The Italian army has mobilized to haul cadavers out of devastated Bergamo after the crematorium there was overwhelmed. Authorities in Iran have dug mass graves. The Spanish military found elderly patients in care homes abandoned and dead in their beds.
Guayaquil could be a harbinger of things to come as the pandemic reachers more deeply into the
ill-prepared developing world.
“The situation is dire in Guayaquil at this moment,” said Tati Bertolucci, CARE’s director for Latin America and the Caribbean. “There are dead bodies in the streets, and the health system is collapsed, so not everybody who has symptoms can get tested or treatment.”
A joint military-police operation has been recovering around 30 bodies per day, according to Jorge Wated, coordinator of a government task force assigned to cope with the crisis. A strict citywide curfew was complicating efforts by mortuary workers and funeral homes to remove bodies, Wated said in a nationally televised address this week.
“We recognize any errors and ask for forgiveness from those who have had to wait to remove their loved ones,” Wated said on Twitter. But he also braced locals for worse — warning that the death toll could reach 3,500 dead in the Guayaquil region alone.

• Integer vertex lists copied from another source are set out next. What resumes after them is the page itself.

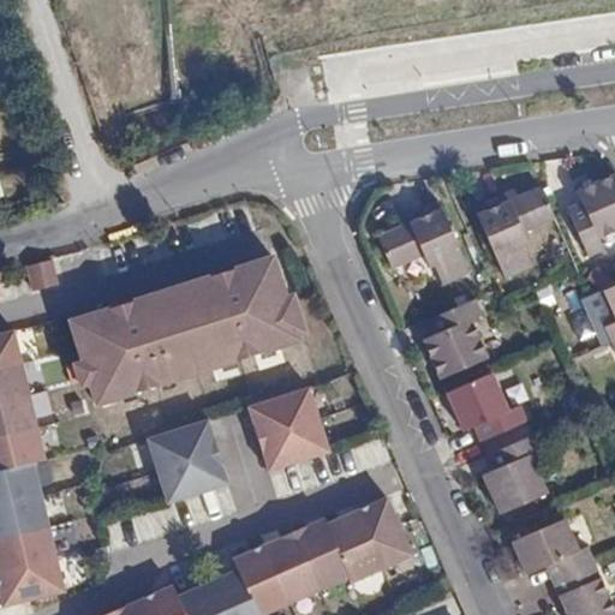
[(568,183),(572,193),(557,199),(580,250),(595,244),(590,233),(614,221),(614,189),(605,167),(568,183)]
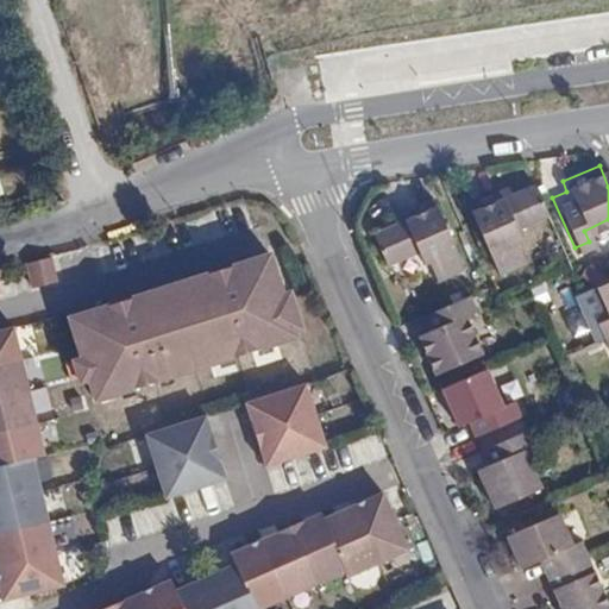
[(518,240),(512,228),(542,214),(528,183),(493,200),(489,190),(464,202),(494,269),(519,258),(512,243),(518,240)]
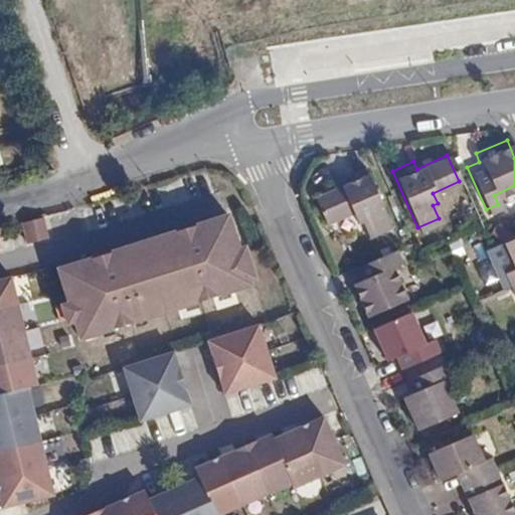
[(344,185),(346,190),(313,204),(325,232),(355,219),(359,227),(362,226),(370,242),(390,233),(364,176),(344,185)]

“Everything depends on you, on your discipline,” he said. He urged the citizens of the city to adhere to a lockdown and curfew.
Analysts say several factors have contributed to the outsized impact of the coronavirus on Guayaquil. It’s an international port city. Some impoverished workers there initially put their need to continue earning a living ahead of calls for social distancing.
“The lockdowns were less effective in Guayaquil,” said Sebastian Hurtado, head of the Ecuadoran political consultancy Profitas. “In other parts of the country, more people complied. In Guayaquil, you also have areas with no basic services, really small housing units and denser living.”
Dump trucks have poured gallons of soapy water on city streets as part of a sanitation effort. The city’s mayor, Cynthia Viteri, told reporters in a Facebook news conference Thursday that shipping containers had been placed at hospitals to store cadavers.
Viteri has confirmed that she, too, has caught the virus.